A security problem Mexico cannot wish away
Teotihuacan is not some remote village. It is one of Mexico's crown-jewel cultural sites, home to the Pyramid of the Sun and the Pyramid of the Moon, visited by millions. If a lone gunman can take hostages and open fire at the top of a pyramid in broad daylight at a site that presumably has dedicated security, the question is not just about one man's motive. It is about the baseline security posture at Mexico's most prominent public spaces.
The injured included citizens from at least four countries. Six Americans were among the wounded. That international dimension ensures this will not stay a local story, and it shouldn't. American families planning trips to Mexico deserve honest assessments of the risks, not boilerplate assurances from officials whose security apparatus failed to prevent a massacre at a world-famous landmark.
Violent crime in Mexico has long been a concern for American travelers. The State Department maintains travel advisories for large portions of the country. But incidents like this, at a site that most people would consider well within the "safe zone" for tourists, cut through the usual reassurances. The difficult questions that follow fatal encounters with armed individuals are not unique to the United States. They apply wherever governments promise safety and fail to deliver it.
What we still don't know
The name of the Canadian woman who was killed has not been publicly released. The conditions of the 13 injured, including the six-year-old boy, have not been updated in available reporting. Whether Jasso Ramírez had a criminal record, a history of mental illness, or any connection to organized crime has not been disclosed.
The Columbine materials found at the scene raise the possibility that this was a planned act of mass violence inspired by prior attacks. If so, it would represent a pattern that security officials worldwide have struggled to address, and one that Mexico's government will need to confront with more than social media condolences.

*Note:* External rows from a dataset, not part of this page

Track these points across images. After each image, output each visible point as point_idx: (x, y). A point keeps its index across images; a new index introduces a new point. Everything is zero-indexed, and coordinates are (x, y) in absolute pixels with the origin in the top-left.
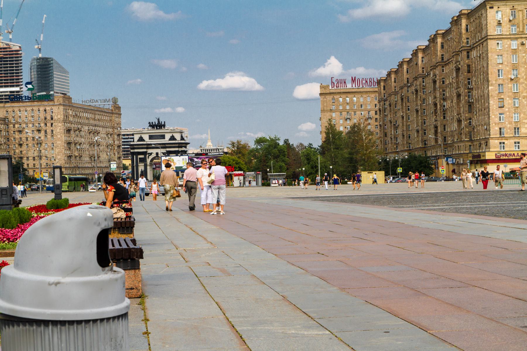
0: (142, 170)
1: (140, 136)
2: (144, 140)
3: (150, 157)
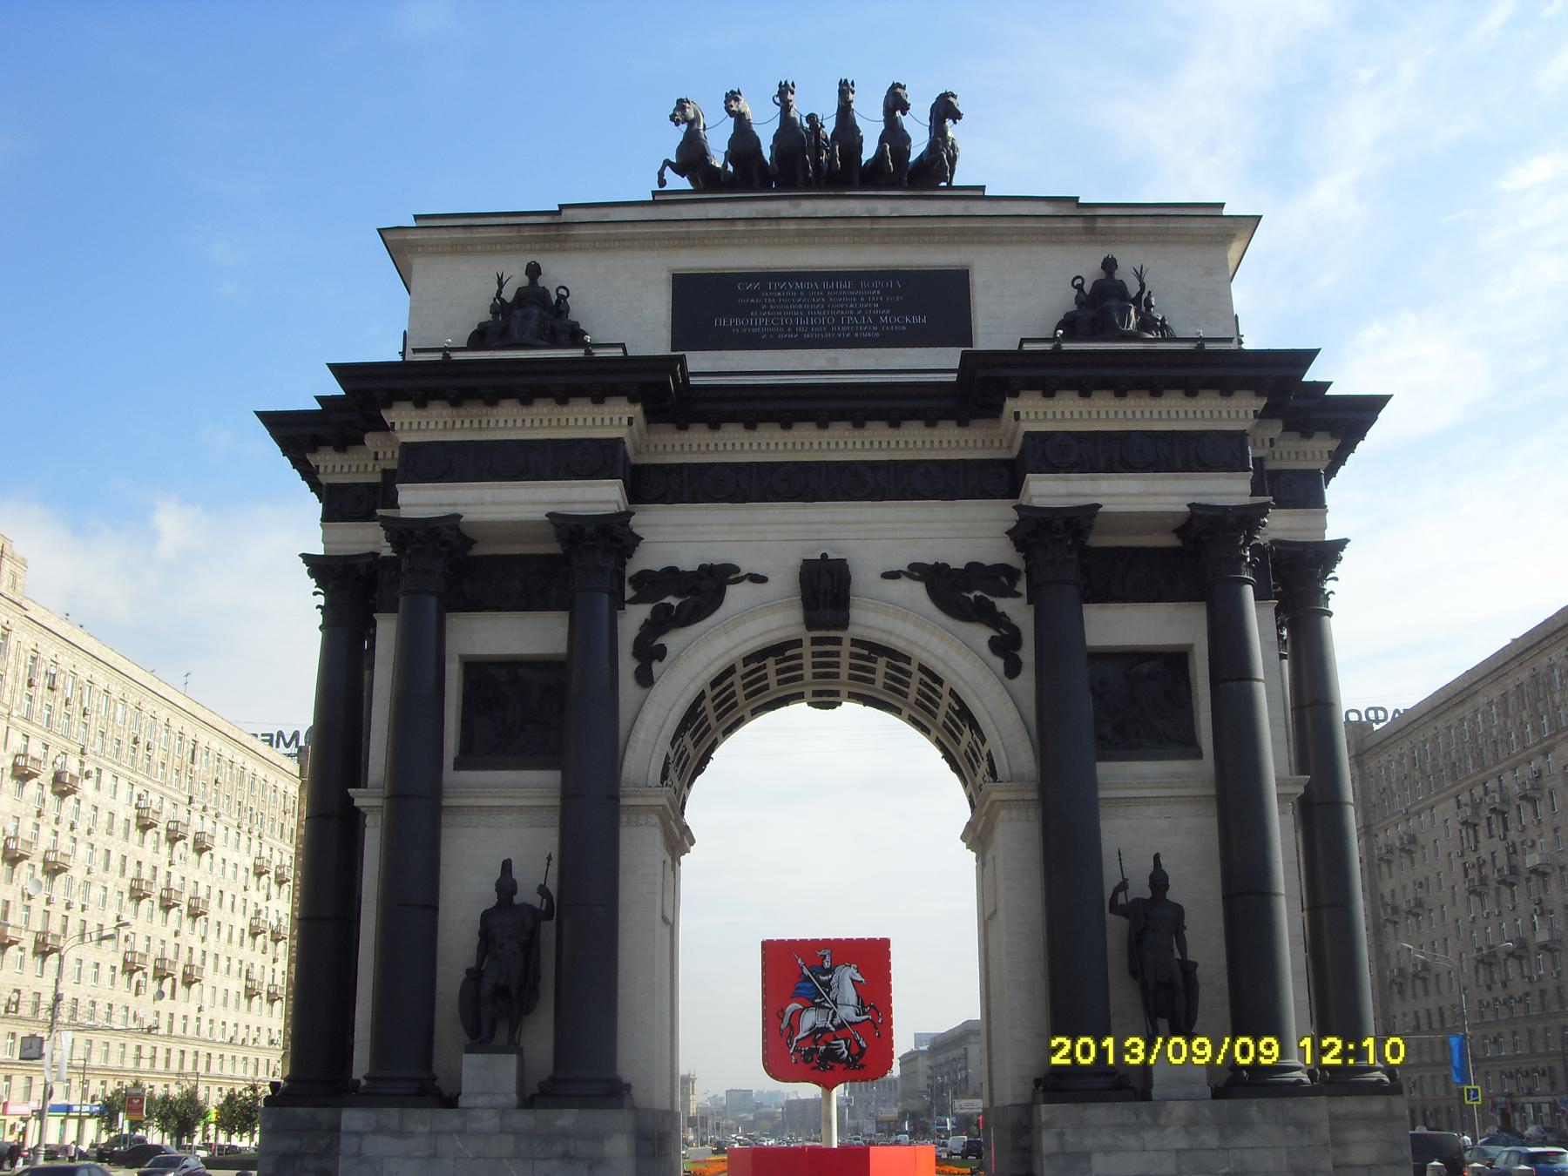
0: (506, 884)
1: (517, 278)
3: (673, 641)
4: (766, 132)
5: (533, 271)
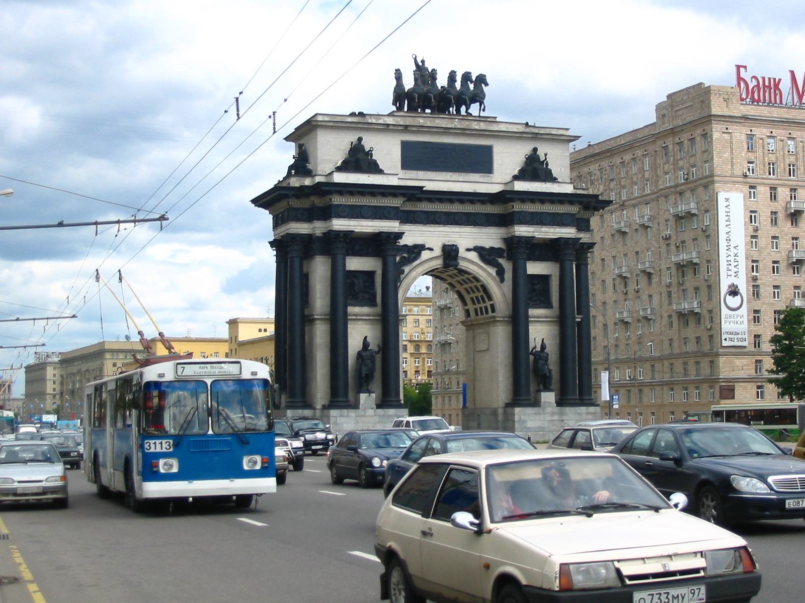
0: (366, 344)
2: (374, 168)
3: (407, 269)
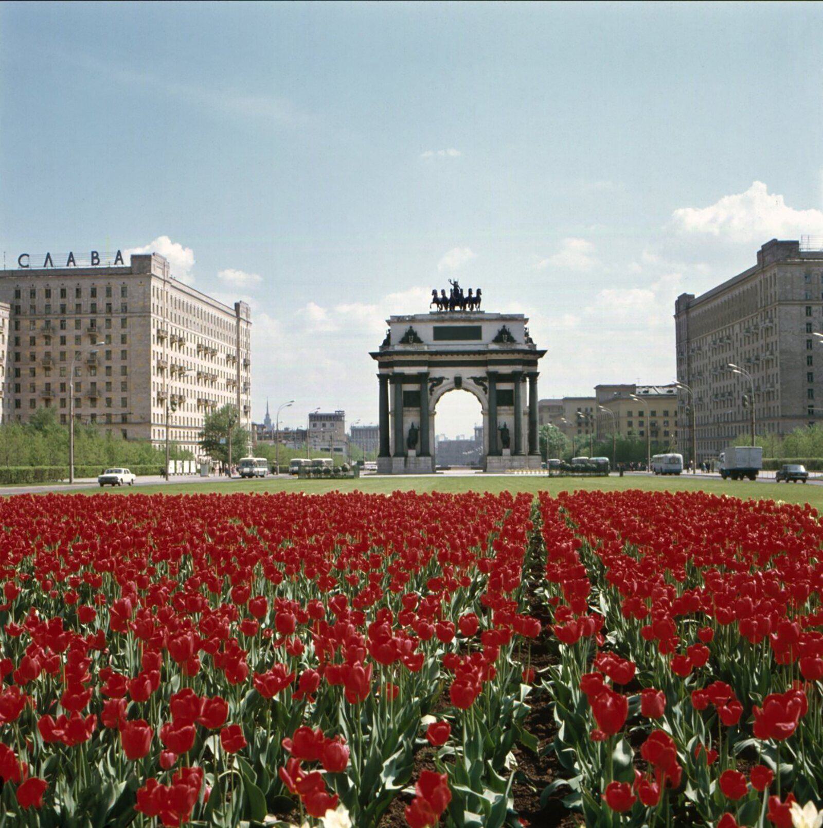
0: (413, 426)
2: (418, 340)
3: (435, 389)
4: (448, 295)
5: (411, 327)
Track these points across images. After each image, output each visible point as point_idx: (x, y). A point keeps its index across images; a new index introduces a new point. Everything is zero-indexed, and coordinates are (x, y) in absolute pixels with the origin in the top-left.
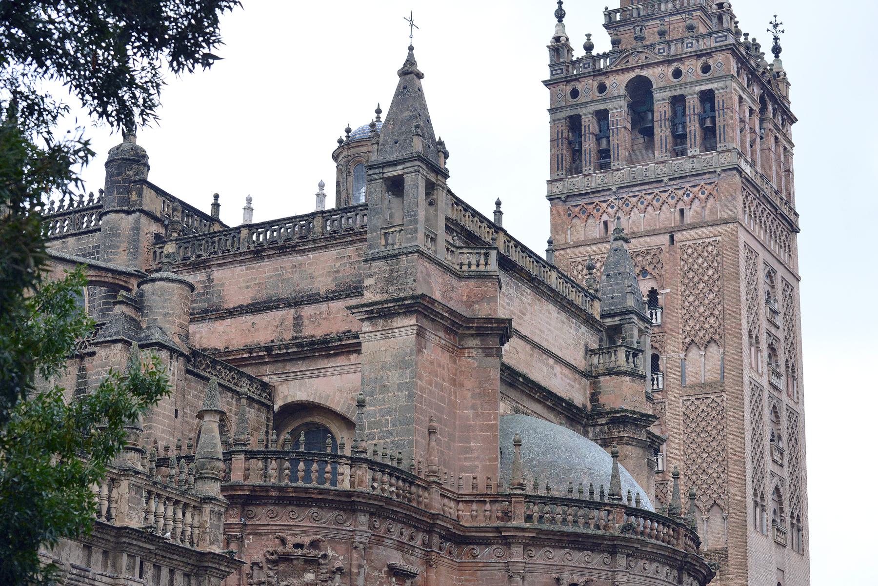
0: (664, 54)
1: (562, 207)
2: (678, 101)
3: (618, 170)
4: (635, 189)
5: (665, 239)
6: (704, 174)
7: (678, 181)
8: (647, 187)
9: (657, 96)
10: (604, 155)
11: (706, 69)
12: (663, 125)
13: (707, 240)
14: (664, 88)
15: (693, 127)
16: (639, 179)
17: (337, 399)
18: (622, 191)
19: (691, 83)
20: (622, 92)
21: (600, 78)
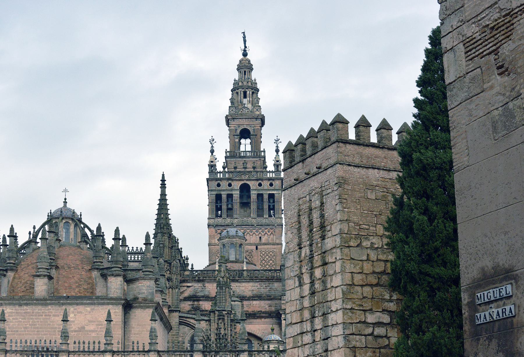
0: (255, 176)
1: (213, 230)
2: (260, 196)
3: (236, 218)
4: (243, 227)
5: (255, 247)
6: (270, 225)
7: (260, 226)
8: (248, 227)
9: (252, 192)
10: (229, 210)
11: (271, 185)
12: (255, 204)
13: (270, 250)
14: (255, 190)
15: (266, 206)
16: (245, 223)
17: (258, 332)
18: (238, 226)
19: (266, 190)
20: (239, 189)
21: (230, 181)
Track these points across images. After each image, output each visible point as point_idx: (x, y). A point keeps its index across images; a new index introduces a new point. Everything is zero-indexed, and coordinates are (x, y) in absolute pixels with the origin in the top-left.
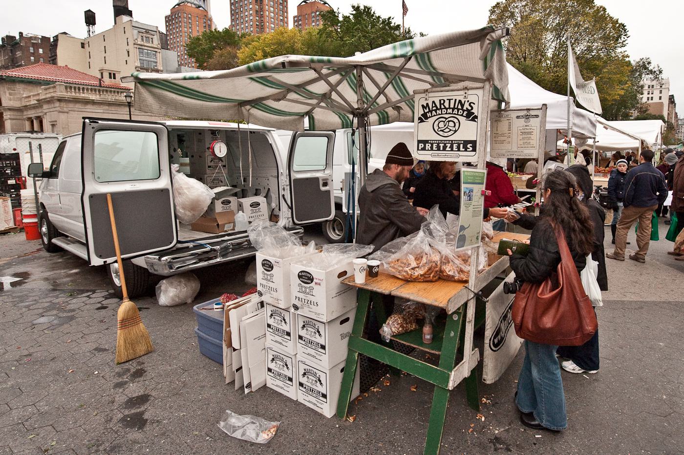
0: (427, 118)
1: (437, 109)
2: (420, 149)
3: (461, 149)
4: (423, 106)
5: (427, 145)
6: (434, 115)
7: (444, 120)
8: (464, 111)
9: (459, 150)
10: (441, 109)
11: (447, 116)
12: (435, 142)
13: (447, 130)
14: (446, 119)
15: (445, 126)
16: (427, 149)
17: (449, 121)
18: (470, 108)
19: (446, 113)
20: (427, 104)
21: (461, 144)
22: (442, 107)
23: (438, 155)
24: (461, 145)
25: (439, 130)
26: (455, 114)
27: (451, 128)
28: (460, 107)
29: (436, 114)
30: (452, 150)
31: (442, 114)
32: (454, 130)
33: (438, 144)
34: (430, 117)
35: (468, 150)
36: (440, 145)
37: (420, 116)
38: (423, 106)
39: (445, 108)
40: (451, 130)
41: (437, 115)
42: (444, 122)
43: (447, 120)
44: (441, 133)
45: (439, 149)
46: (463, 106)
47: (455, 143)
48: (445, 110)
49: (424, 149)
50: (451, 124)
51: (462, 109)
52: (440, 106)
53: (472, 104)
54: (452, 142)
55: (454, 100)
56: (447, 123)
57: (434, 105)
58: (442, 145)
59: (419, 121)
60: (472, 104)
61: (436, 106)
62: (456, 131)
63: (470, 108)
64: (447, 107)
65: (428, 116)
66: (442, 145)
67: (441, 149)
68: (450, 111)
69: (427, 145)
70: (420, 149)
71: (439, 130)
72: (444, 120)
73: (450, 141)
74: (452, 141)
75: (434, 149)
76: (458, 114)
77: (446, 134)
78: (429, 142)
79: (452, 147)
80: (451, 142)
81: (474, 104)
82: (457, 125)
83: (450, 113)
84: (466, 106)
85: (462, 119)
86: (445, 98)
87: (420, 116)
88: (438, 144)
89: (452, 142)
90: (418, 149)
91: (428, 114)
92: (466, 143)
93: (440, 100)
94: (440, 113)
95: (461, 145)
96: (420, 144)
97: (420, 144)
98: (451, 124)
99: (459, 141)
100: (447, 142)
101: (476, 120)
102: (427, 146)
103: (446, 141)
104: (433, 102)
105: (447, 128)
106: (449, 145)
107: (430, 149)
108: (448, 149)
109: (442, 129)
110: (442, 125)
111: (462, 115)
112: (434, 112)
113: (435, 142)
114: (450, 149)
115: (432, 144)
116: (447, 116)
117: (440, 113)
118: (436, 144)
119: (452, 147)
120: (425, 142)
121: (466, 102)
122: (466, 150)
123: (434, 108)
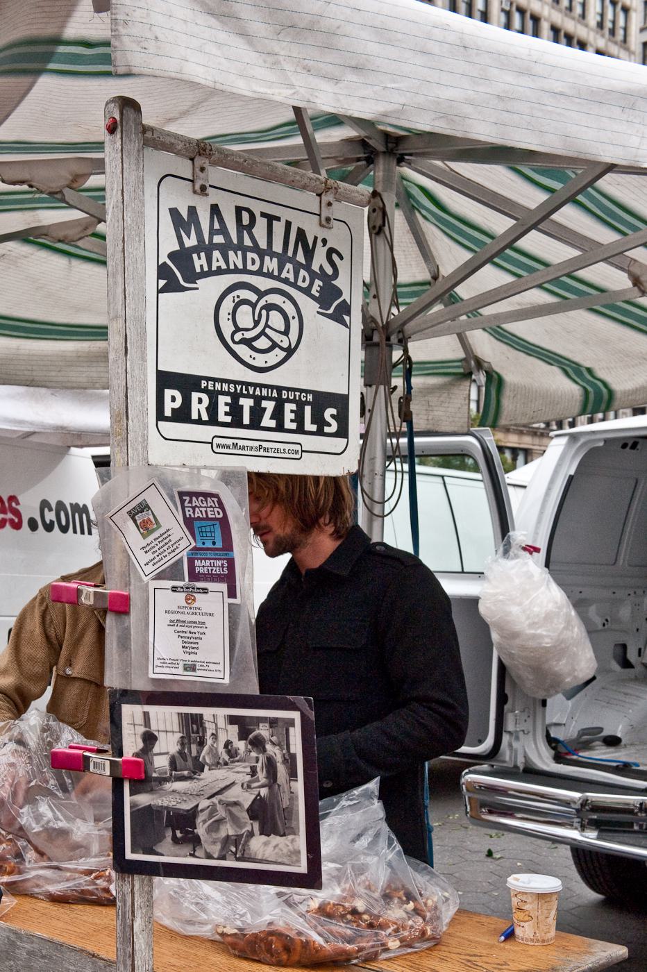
0: (192, 276)
1: (270, 252)
2: (168, 413)
3: (309, 426)
4: (174, 213)
5: (195, 396)
6: (220, 271)
7: (253, 297)
8: (314, 276)
9: (300, 430)
10: (240, 247)
11: (263, 283)
12: (225, 387)
13: (262, 343)
14: (261, 294)
15: (257, 323)
16: (195, 416)
17: (270, 307)
18: (329, 271)
19: (259, 273)
20: (192, 210)
21: (307, 403)
22: (247, 242)
23: (235, 446)
24: (308, 410)
25: (238, 337)
26: (286, 281)
27: (277, 338)
28: (301, 257)
29: (224, 266)
30: (280, 428)
31: (245, 271)
32: (285, 345)
33: (236, 397)
34: (204, 275)
35: (327, 430)
36: (242, 401)
37: (164, 258)
38: (174, 213)
39: (255, 248)
40: (275, 345)
41: (228, 271)
42: (254, 306)
43: (262, 303)
44: (242, 350)
45: (237, 423)
46: (309, 254)
47: (288, 400)
48: (256, 256)
49: (182, 415)
50: (276, 320)
51: (308, 267)
52: (240, 238)
53: (335, 257)
54: (280, 394)
55: (283, 223)
56: (264, 312)
57: (217, 226)
58: (247, 403)
59: (162, 283)
60: (335, 257)
61: (224, 231)
62: (290, 351)
63: (329, 271)
64: (263, 244)
65: (198, 270)
66: (247, 403)
67: (246, 421)
68: (271, 264)
69: (195, 396)
70: (168, 413)
71: (238, 337)
72: (253, 297)
73: (272, 387)
74: (280, 389)
75: (222, 418)
76: (294, 285)
77: (260, 360)
78: (204, 384)
79: (278, 414)
80: (275, 394)
81: (341, 258)
82: (294, 325)
83: (270, 275)
84: (319, 260)
85: (309, 307)
86: (257, 208)
87: (164, 258)
88: (236, 397)
89: (280, 394)
90: (160, 416)
91: (195, 256)
92: (322, 400)
93: (239, 210)
94: (240, 266)
95: (308, 410)
96: (168, 393)
97: (168, 393)
98: (276, 320)
99: (301, 391)
100: (264, 392)
101: (347, 318)
102: (195, 406)
103: (262, 386)
104: (215, 210)
105: (263, 333)
106: (269, 406)
107: (205, 417)
108: (267, 421)
109: (249, 335)
110: (245, 317)
111: (306, 291)
112: (216, 254)
113: (225, 387)
114: (228, 419)
115: (214, 396)
116: (263, 283)
117: (240, 266)
118: (228, 399)
119: (278, 414)
120: (187, 384)
121: (319, 243)
122: (320, 432)
123: (219, 239)
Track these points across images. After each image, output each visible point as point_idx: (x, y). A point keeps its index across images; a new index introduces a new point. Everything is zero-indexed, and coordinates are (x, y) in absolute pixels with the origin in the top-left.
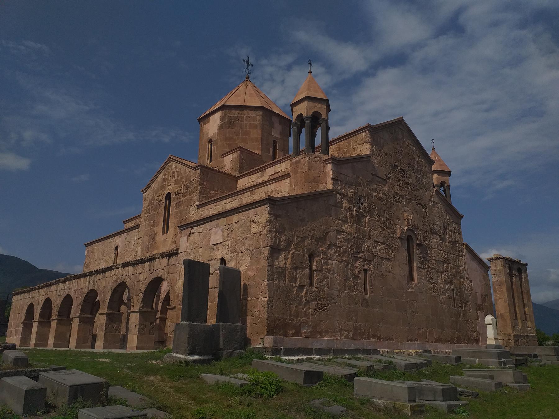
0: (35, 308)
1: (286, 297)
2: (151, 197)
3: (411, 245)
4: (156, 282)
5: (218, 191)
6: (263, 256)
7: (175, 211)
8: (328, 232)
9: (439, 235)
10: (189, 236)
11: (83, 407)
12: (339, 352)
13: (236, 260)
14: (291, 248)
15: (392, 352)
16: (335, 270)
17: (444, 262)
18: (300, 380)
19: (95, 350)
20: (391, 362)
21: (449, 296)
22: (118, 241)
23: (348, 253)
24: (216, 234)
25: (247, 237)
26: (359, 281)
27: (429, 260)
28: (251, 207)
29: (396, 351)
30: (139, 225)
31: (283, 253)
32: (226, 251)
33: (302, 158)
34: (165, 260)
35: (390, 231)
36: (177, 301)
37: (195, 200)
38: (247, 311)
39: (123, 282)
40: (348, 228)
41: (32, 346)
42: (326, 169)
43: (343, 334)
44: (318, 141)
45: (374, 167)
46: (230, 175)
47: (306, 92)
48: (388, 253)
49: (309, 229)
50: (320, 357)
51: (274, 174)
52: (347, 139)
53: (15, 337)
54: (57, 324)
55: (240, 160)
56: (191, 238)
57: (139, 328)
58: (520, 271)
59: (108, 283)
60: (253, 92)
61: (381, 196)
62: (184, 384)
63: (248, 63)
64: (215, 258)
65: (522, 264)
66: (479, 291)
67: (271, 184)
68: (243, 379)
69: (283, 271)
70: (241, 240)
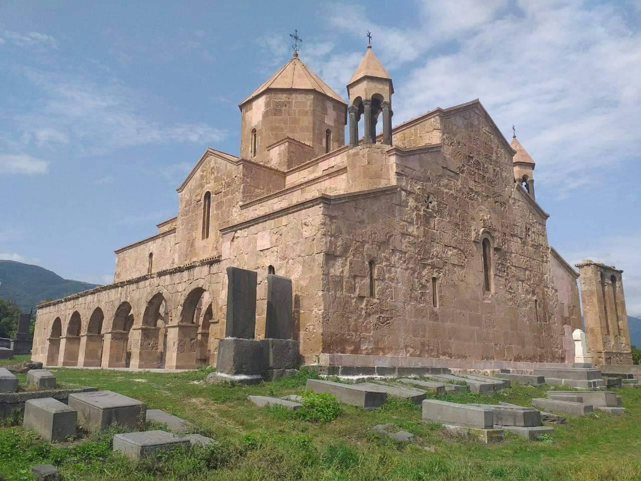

The broader context of violent crime affecting foreigners in Mexico is not new. American law enforcement agencies have dealt with their own cross-border security challenges, from fatal encounters at the border to the ongoing threat posed by transnational criminal organizations. The aggressive federal prosecution of gang-related killings on this side of the border reflects a seriousness about violent crime that Mexico's government has yet to match at scale.
Sheinbaum promised "timely updates through the Security Cabinet." The families of the dead and injured, and the millions of tourists who visit Mexico each year, deserve more than timely updates. They deserve answers, accountability, and a government that treats security as something more than a press-conference talking point.
When a tourist can be shot and killed at one of the most famous archaeological sites on earth in the middle of a Monday morning, the problem is not a mystery. It is a failure.